(Dataset records Opens)

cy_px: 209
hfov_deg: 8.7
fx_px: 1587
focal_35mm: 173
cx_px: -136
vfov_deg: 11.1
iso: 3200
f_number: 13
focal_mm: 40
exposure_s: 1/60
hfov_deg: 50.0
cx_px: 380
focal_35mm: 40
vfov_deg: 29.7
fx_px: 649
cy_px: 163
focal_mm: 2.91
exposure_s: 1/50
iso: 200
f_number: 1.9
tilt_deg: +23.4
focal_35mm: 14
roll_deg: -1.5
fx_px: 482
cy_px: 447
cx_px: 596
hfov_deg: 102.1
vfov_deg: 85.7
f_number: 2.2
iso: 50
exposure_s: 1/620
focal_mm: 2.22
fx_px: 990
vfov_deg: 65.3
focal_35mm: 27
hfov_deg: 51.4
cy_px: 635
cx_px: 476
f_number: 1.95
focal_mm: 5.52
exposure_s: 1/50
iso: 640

(Dataset records Closes)
(Dataset records Opens)

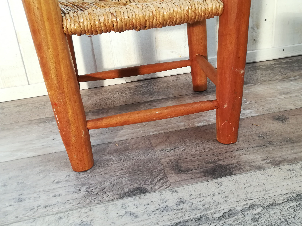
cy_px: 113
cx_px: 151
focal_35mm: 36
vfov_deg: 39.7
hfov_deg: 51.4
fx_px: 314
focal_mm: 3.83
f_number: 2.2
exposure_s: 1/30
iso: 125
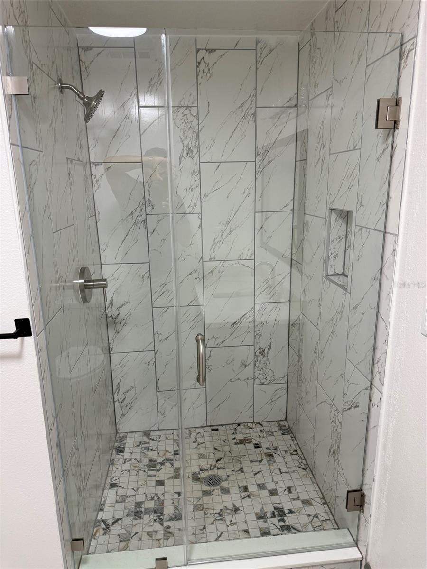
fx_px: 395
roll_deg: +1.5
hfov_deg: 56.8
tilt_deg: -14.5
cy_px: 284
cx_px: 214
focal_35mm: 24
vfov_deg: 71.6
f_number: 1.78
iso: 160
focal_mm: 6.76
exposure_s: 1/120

(Dataset records Closes)

◆ Task to complete ◆
Transcribe the listing above exactly, but only from the line with "focal_mm: 3.83" through the line with "exposure_s: 1/120". Include both of those lines and omit the pictures.

◆ Finished exercise ◆
focal_mm: 3.83
f_number: 2.2
exposure_s: 1/30
iso: 125
fx_px: 395
roll_deg: +1.5
hfov_deg: 56.8
tilt_deg: -14.5
cy_px: 284
cx_px: 214
focal_35mm: 24
vfov_deg: 71.6
f_number: 1.78
iso: 160
focal_mm: 6.76
exposure_s: 1/120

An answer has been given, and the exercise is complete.